How to Trade Large Volumes Better in the Forex Market
While the forex market may be dominated by the U.S. Dollar (USD), this remains a diverse, global entity that sees huge amounts of capital traded on a daily basis. As of January last year, an average of $5.3 trillion was traded on the foreign-exchange during each 24 hour period, and while this may represent a dip from the markets peak it highlights the liquidity and level of opportunity that exists within the sector.
Trading High Volumes in the Forex Market: How to Do It More Efficiently
One of the ways in which experienced investors leverage this opportunity is by trading in high volumes, usually within a short period of time and as a response to a specific economic or geopolitical trend. This is a challenging discipline, however, so here we will consider the key steps that will enable you to become more efficient in this respect: –
- Trade Online and Through Your Mobile Device
Trading in high volumes is usually reflective of a short-term outlook, and it is commonly used by day-traders who are looking to profit during a 24-hour period. The short-term, and often real-time, nature of high volume trading means that you will be require to operate through an online platform or affiliated mobile application, as this ensures that you have live access to the market and can time your orders accordingly.
Online platforms such as FXPro are particularly effective, and not only because it is affiliated with advanced mobile apps like Metatrader 4 and 5. This resource also has a comprehensive range of real-time analytical tools, helping you to gain an in-depth understanding of the market and optimise the impact of your high-volume trades.
- Consider Leveraging HFT Algorithms
In recent times, experienced traders looking to optimise their returns have committed to a concept known as high frequency trading (HFT). This is based on advanced algorithms, which identifies opportunities and has the capacity to complete thousands of real-time trades in a matter of minutes. While this practice has been criticised for triggers waves of volatility in the market, however, it remains extremely lucrative when it is executed in an informed and compliant manner.

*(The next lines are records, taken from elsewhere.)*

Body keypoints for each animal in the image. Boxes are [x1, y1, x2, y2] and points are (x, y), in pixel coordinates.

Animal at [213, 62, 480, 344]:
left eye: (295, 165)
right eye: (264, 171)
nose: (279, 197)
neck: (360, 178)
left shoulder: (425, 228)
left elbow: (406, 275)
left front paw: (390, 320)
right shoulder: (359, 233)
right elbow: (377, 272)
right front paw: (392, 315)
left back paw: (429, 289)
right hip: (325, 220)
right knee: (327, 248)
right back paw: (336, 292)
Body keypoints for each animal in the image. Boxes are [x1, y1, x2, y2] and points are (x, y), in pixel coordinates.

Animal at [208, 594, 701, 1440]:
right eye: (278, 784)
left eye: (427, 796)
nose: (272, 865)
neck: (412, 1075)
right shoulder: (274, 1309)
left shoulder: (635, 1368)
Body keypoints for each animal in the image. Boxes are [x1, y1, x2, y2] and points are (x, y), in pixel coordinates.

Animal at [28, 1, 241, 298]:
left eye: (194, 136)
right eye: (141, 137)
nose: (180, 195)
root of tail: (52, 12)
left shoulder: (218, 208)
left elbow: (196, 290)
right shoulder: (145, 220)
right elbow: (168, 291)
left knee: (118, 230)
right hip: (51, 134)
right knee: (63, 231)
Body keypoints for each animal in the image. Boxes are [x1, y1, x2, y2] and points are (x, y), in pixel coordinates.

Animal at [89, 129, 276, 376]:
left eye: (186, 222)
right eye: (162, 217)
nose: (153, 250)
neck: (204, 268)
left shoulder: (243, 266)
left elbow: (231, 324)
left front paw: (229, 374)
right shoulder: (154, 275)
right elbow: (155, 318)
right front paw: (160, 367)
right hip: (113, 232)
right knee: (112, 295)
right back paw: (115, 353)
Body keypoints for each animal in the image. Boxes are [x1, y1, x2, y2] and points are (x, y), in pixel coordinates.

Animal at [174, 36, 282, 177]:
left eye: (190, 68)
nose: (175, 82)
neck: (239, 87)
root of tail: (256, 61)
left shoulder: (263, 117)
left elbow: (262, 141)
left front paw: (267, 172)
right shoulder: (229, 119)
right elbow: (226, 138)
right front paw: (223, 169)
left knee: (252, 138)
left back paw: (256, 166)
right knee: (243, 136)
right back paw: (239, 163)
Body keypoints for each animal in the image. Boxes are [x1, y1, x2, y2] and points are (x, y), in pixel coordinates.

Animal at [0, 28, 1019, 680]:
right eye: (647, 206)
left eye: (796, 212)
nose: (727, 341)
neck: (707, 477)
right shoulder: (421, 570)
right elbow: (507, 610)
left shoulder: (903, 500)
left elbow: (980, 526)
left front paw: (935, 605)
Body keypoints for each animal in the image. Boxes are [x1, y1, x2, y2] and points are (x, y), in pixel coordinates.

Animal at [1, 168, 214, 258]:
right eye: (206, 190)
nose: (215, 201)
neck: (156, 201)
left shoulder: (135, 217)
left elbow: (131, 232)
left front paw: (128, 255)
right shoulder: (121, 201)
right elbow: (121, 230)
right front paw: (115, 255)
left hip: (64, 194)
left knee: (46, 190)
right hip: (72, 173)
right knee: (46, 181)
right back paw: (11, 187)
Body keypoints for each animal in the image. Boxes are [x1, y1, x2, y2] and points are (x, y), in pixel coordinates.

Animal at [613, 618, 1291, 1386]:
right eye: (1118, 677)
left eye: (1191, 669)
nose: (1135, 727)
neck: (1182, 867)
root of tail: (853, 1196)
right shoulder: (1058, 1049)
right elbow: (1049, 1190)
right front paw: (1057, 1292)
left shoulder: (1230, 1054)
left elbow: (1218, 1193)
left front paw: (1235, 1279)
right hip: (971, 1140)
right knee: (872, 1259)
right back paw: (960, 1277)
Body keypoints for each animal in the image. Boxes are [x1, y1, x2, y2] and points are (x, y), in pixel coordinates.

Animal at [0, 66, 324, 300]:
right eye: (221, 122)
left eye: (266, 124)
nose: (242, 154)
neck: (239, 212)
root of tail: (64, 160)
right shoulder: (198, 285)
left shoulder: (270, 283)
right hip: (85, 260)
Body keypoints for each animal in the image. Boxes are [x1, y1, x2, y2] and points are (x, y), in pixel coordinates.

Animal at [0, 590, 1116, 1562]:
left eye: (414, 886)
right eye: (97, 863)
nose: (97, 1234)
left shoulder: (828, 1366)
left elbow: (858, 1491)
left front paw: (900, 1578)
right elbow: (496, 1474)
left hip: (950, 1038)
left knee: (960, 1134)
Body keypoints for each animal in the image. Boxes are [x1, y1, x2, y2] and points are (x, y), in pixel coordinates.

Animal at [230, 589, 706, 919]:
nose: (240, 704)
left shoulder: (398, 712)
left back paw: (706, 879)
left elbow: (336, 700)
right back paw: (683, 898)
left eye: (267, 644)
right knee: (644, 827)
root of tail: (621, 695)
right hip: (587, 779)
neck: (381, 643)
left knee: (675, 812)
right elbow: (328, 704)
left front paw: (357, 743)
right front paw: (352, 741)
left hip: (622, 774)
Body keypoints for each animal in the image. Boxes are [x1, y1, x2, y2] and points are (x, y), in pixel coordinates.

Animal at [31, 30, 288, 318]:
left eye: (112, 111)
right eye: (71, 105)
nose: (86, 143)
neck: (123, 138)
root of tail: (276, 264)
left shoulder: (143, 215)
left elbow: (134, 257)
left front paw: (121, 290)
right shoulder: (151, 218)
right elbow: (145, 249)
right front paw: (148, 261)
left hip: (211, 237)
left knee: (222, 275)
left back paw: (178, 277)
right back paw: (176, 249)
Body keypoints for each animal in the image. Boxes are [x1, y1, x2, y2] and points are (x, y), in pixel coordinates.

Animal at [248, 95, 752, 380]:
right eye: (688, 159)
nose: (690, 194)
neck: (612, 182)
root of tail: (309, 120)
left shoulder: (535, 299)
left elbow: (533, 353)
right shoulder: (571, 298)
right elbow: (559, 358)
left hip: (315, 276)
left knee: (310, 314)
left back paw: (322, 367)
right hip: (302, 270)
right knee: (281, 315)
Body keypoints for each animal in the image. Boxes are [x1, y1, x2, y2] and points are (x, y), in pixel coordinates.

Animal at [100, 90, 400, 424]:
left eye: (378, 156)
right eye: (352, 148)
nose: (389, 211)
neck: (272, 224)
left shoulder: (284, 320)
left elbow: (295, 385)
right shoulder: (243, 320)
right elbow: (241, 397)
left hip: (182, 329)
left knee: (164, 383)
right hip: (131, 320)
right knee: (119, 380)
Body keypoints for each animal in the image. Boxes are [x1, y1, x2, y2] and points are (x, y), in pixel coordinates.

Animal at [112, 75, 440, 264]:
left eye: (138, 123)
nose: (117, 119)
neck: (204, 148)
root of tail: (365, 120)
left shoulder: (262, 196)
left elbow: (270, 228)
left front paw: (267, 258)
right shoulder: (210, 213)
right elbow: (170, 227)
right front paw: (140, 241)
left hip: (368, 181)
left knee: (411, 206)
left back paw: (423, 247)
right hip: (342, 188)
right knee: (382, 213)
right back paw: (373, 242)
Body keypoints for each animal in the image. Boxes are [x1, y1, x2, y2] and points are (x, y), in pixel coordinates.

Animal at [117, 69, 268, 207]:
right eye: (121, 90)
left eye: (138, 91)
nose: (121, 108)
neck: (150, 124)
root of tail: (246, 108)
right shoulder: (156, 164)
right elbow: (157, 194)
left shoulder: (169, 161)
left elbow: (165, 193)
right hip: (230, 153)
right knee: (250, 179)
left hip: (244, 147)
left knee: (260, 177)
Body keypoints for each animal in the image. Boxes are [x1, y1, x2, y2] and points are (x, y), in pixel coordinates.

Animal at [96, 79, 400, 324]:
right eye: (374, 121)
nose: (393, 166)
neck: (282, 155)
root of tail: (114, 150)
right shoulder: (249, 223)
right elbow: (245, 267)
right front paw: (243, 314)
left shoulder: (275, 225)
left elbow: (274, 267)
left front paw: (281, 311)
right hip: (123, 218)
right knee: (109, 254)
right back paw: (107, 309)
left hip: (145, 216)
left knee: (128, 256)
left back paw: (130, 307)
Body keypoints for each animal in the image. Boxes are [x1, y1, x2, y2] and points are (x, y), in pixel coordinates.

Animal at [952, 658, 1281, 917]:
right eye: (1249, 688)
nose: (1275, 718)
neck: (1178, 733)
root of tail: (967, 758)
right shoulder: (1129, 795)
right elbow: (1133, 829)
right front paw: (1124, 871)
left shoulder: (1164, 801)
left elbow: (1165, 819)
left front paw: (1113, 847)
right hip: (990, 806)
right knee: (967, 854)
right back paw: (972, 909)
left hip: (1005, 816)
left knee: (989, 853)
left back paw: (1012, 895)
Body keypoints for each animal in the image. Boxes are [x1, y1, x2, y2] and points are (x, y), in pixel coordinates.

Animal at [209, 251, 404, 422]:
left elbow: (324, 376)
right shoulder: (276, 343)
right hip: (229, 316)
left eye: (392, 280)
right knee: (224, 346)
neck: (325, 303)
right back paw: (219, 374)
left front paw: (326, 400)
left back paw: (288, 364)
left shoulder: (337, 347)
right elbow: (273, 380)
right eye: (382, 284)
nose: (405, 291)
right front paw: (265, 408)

The latter point is particularly important, particularly as a number of independent regulatory bodies (including the FCA) have looked to clamp down on this practice and negate its impact in the market. You must therefore seek out or create HFT algorithms that do not create disorderly trading conditions, while it is also crucial that you test all software thoroughly before making a commitment.
- Use Volume as a Key Indicator of What Decisions to Make
When experienced traders look to buy and sell in high volumes, they often focus on how to optimise the impact of their transactions. This can cause them to lose sight of the fact that volume is also the second most important piece of data after price when appraising an asset class or market, and in this respect it can be actively used to influence the decisions that you take.
So rather than simply looking at how to complete a large number of effective transactions within a relatively short space of time, try to utilise volume as a key metric that can help you to determine trends and potential reversals at any given moment. This will ensure that you trade in high volume more effectively, particularly in a constantly changing market such as the foreign-exchange.